● TRY IT:
Transcribed word for word, the lines below from the one with "out <= #1 in0;" through the last line of the records form the answer; no picture is to be included.

Stored dataset items:
============

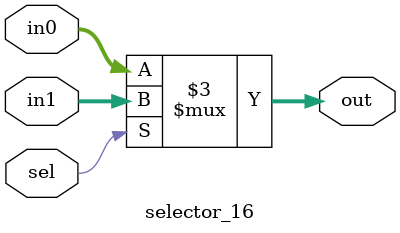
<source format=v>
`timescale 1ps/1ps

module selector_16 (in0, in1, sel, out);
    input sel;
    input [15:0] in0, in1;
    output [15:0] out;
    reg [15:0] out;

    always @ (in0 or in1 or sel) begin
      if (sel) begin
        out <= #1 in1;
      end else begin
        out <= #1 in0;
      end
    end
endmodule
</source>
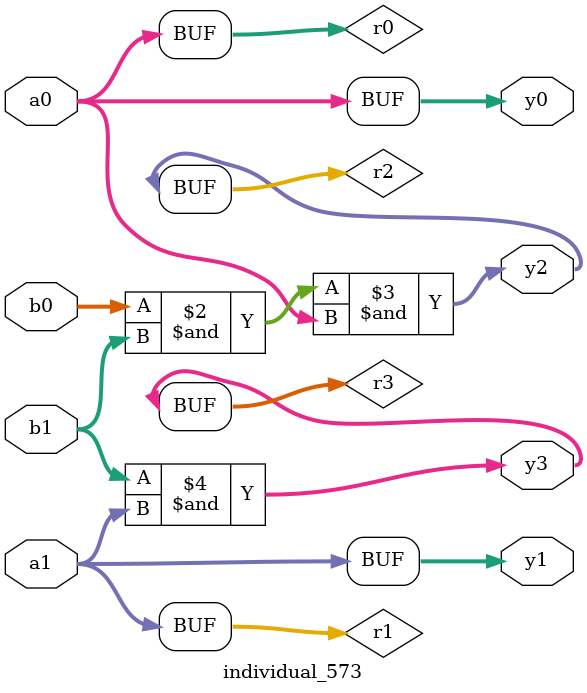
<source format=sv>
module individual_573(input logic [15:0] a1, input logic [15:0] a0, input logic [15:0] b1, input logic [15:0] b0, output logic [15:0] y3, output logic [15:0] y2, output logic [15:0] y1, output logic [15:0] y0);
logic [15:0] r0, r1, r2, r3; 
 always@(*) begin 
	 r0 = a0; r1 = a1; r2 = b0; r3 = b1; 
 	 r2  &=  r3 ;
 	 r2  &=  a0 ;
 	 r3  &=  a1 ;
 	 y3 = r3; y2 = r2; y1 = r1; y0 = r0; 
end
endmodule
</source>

============

● OUTPUT FOR THIS EXERCISE:
        out <= #1 in0;
      end
    end
endmodule
</source>
<source format=sv>
module individual_573(input logic [15:0] a1, input logic [15:0] a0, input logic [15:0] b1, input logic [15:0] b0, output logic [15:0] y3, output logic [15:0] y2, output logic [15:0] y1, output logic [15:0] y0);
logic [15:0] r0, r1, r2, r3; 
 always@(*) begin 
	 r0 = a0; r1 = a1; r2 = b0; r3 = b1; 
 	 r2  &=  r3 ;
 	 r2  &=  a0 ;
 	 r3  &=  a1 ;
 	 y3 = r3; y2 = r2; y1 = r1; y0 = r0; 
end
endmodule
</source>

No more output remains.